Please return every line in the following data that includes the string "degrees".

::::

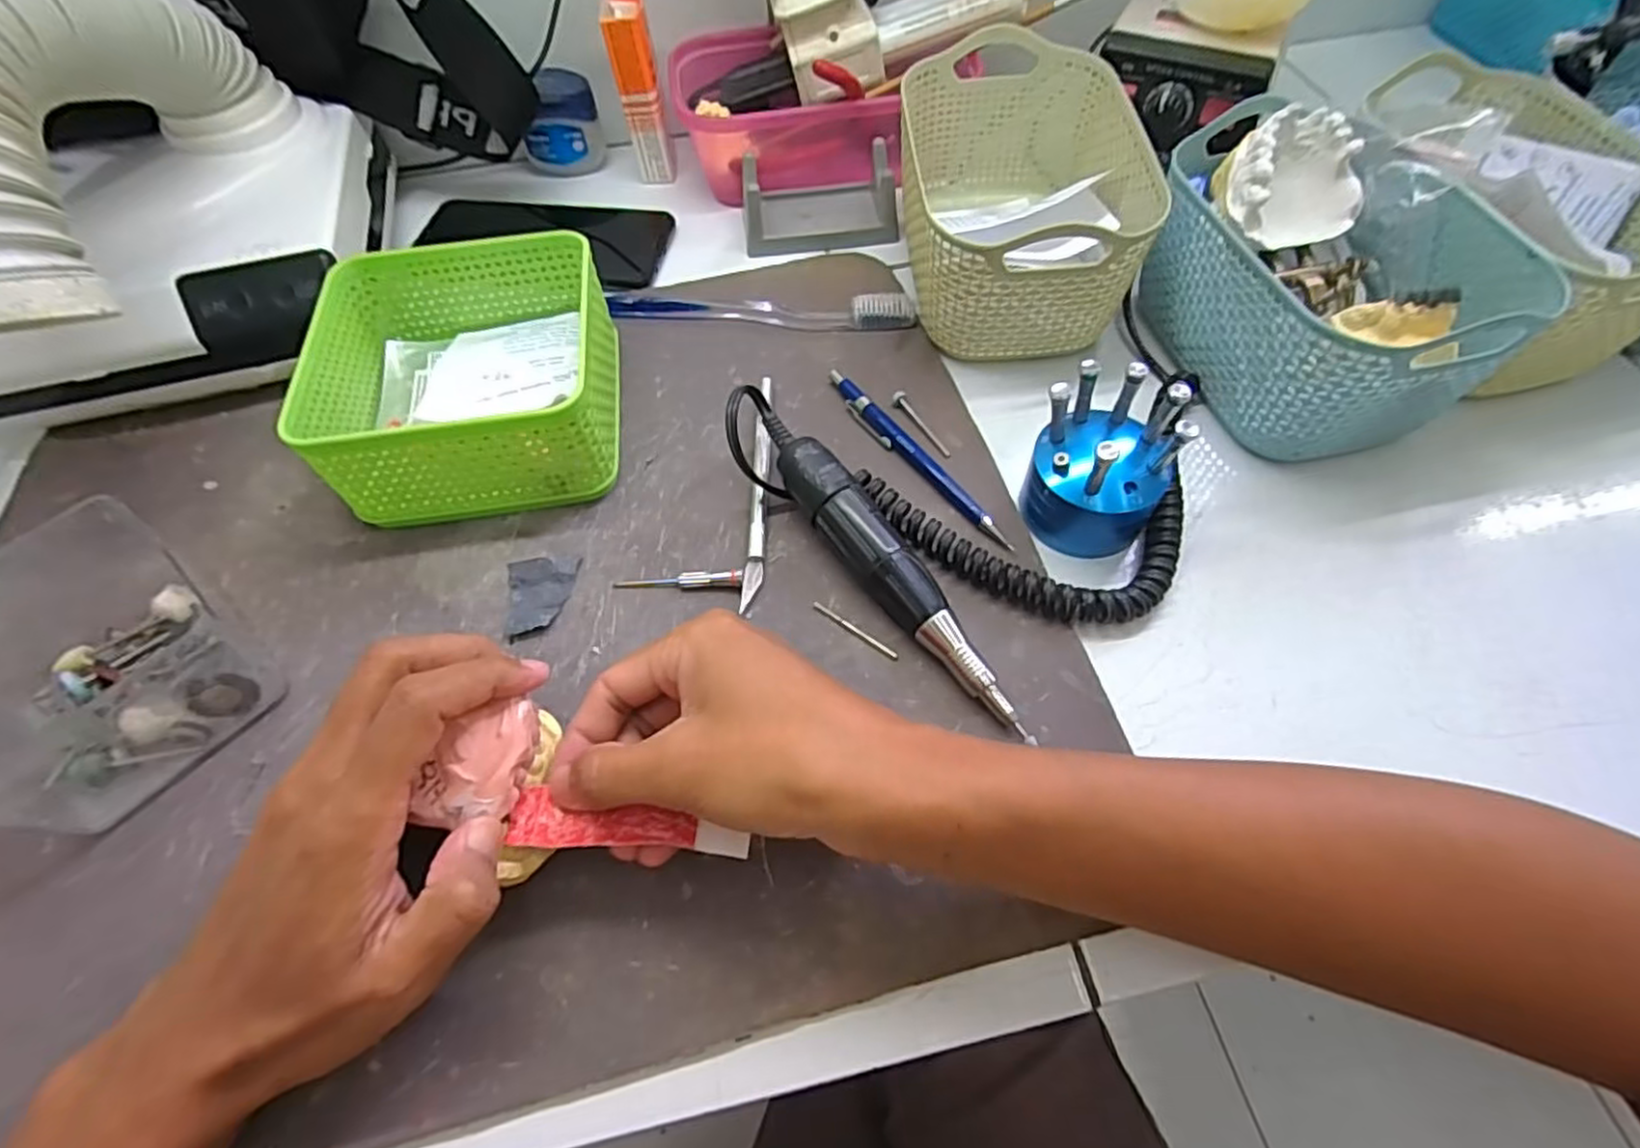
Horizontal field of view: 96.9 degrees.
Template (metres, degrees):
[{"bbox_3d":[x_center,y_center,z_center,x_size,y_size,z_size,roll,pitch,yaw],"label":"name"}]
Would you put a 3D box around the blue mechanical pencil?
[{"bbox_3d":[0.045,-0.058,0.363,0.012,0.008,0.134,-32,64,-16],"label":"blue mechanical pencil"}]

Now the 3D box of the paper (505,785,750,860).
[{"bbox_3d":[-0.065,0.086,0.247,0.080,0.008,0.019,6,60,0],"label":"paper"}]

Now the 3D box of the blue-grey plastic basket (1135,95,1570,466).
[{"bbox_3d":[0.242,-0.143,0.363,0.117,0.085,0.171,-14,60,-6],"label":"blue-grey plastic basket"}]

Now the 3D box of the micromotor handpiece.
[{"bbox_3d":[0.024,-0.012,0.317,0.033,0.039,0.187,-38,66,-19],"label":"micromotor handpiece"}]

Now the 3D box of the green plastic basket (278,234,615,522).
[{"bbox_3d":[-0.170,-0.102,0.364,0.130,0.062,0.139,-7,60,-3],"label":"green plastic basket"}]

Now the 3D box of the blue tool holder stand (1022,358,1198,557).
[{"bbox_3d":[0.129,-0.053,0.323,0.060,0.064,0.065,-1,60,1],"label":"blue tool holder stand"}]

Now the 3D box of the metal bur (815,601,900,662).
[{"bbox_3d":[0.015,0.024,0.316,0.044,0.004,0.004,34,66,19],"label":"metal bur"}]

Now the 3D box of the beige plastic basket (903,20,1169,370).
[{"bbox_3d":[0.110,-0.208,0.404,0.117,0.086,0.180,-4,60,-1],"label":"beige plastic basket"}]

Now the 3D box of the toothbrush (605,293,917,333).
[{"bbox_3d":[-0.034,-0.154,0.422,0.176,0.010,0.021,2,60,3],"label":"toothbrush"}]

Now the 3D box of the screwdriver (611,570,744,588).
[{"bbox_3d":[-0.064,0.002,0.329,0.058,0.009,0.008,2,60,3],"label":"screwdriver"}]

::::

Output of the task –
Horizontal field of view: 96.9 degrees.
Template (metres, degrees):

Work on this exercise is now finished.